> Directions for this task:
Duplicate the data from its start through the line that contains "menyela dengan tegas.", including that line, and omit the pictures from your copy.

> The data:
◆ ◆ ◆ ◆ ◆ ◆ ◆

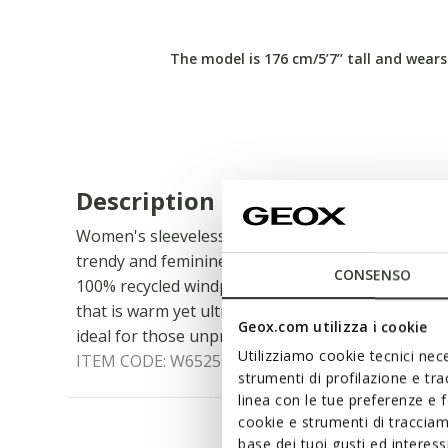
The model is 176 cm/5’7’’ tall and wears
Description
Women's sleeveless down jacket with zip fastening
trendy and feminine design. Shown here in midnig
CONSENSO
100% recycled windproof and water-repellent ny
that is warm yet ultra-light. Jaysen can also be wo
Geox.com utilizza i cookie
ideal for those unpredictable early season days.
Utilizziamo cookie tecnici nece
ITEM CODE:
W6525DT3146F1624
strumenti di profilazione e tr
linea con le tue preferenze e 
cookie e strumenti di traccia
base dei tuoi gusti ed interes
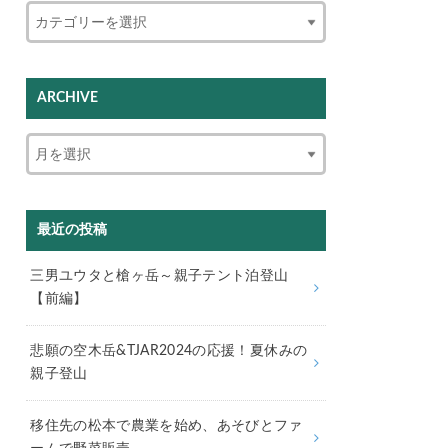
ARCHIVE
最近の投稿
三男ユウタと槍ヶ岳～親子テント泊登山
【前編】
悲願の空木岳&TJAR2024の応援！夏休みの
親子登山
移住先の松本で農業を始め、あそびとファ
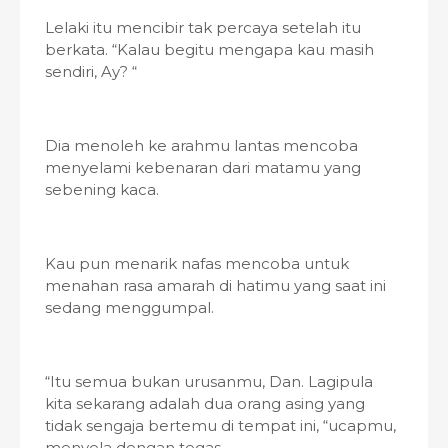
Lelaki itu mencibir tak percaya setelah itu
berkata. “Kalau begitu mengapa kau masih
sendiri, Ay? “
Dia menoleh ke arahmu lantas mencoba
menyelami kebenaran dari matamu yang
sebening kaca.
Kau pun menarik nafas mencoba untuk
menahan rasa amarah di hatimu yang saat ini
sedang menggumpal.
“Itu semua bukan urusanmu, Dan. Lagipula
kita sekarang adalah dua orang asing yang
tidak sengaja bertemu di tempat ini, “ucapmu,
menyela dengan tegas.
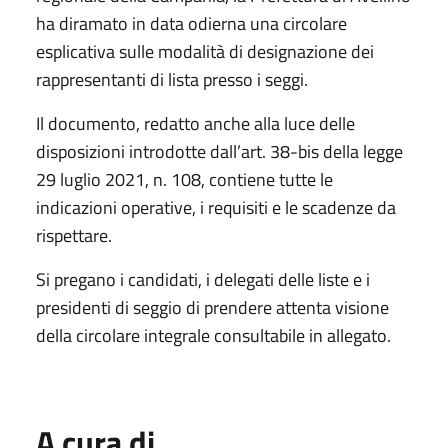
ha diramato in data odierna una circolare
esplicativa sulle modalità di designazione dei
rappresentanti di lista presso i seggi.
Il documento, redatto anche alla luce delle
disposizioni introdotte dall’art. 38-bis della legge
29 luglio 2021, n. 108, contiene tutte le
indicazioni operative, i requisiti e le scadenze da
rispettare.
Si pregano i candidati, i delegati delle liste e i
presidenti di seggio di prendere attenta visione
della circolare integrale consultabile in allegato.
A cura di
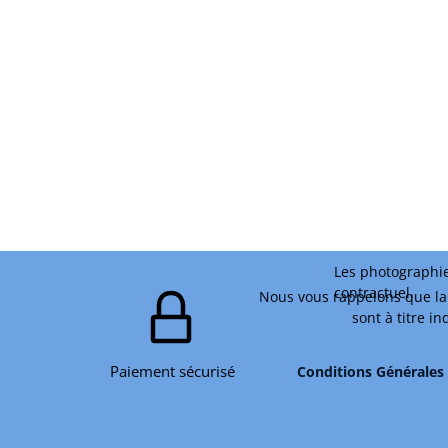
Les photographie
contractuel.
Nous vous rappelons que la 
sont à titre i
Paiement sécurisé
Conditions Générales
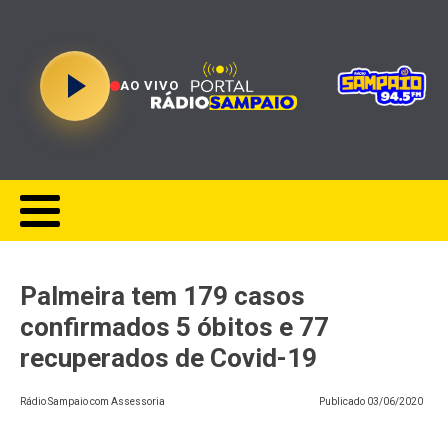
AO VIVO
Palmeira tem 179 casos
confirmados 5 óbitos e 77
recuperados de Covid-19
Rádio Sampaio com Assessoria
Publicado
03/06/2020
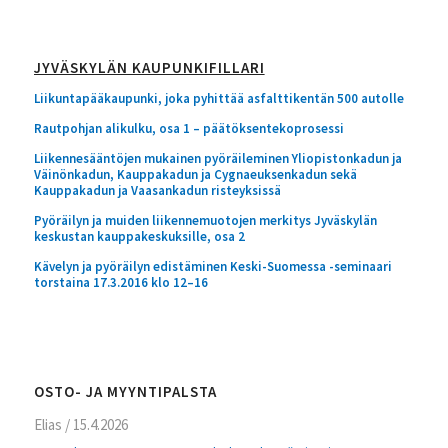
JYVÄSKYLÄN KAUPUNKIFILLARI
Liikuntapääkaupunki, joka pyhittää asfalttikentän 500 autolle
Rautpohjan alikulku, osa 1 – päätöksentekoprosessi
Liikennesääntöjen mukainen pyöräileminen Yliopistonkadun ja
Väinönkadun, Kauppakadun ja Cygnaeuksenkadun sekä
Kauppakadun ja Vaasankadun risteyksissä
Pyöräilyn ja muiden liikennemuotojen merkitys Jyväskylän
keskustan kauppakeskuksille, osa 2
Kävelyn ja pyöräilyn edistäminen Keski-Suomessa -seminaari
torstaina 17.3.2016 klo 12–16
OSTO- JA MYYNTIPALSTA
Elias
/
15.4.2026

◆ ◆ ◆ ◆ ◆ ◆ ◆

> Written reply:
The model is 176 cm/5’7’’ tall and wears
Description
Women's sleeveless down jacket with zip fastening
trendy and feminine design. Shown here in midnig
CONSENSO
100% recycled windproof and water-repellent ny
that is warm yet ultra-light. Jaysen can also be wo
Geox.com utilizza i cookie
ideal for those unpredictable early season days.
Utilizziamo cookie tecnici nece
ITEM CODE:
W6525DT3146F1624
strumenti di profilazione e tr
linea con le tue preferenze e 
cookie e strumenti di traccia
base dei tuoi gusti ed interes
ARCHIVE
最近の投稿
三男ユウタと槍ヶ岳～親子テント泊登山
【前編】
悲願の空木岳&TJAR2024の応援！夏休みの
親子登山
移住先の松本で農業を始め、あそびとファ
Lelaki itu mencibir tak percaya setelah itu
berkata. “Kalau begitu mengapa kau masih
sendiri, Ay? “
Dia menoleh ke arahmu lantas mencoba
menyelami kebenaran dari matamu yang
sebening kaca.
Kau pun menarik nafas mencoba untuk
menahan rasa amarah di hatimu yang saat ini
sedang menggumpal.
“Itu semua bukan urusanmu, Dan. Lagipula
kita sekarang adalah dua orang asing yang
tidak sengaja bertemu di tempat ini, “ucapmu,
menyela dengan tegas.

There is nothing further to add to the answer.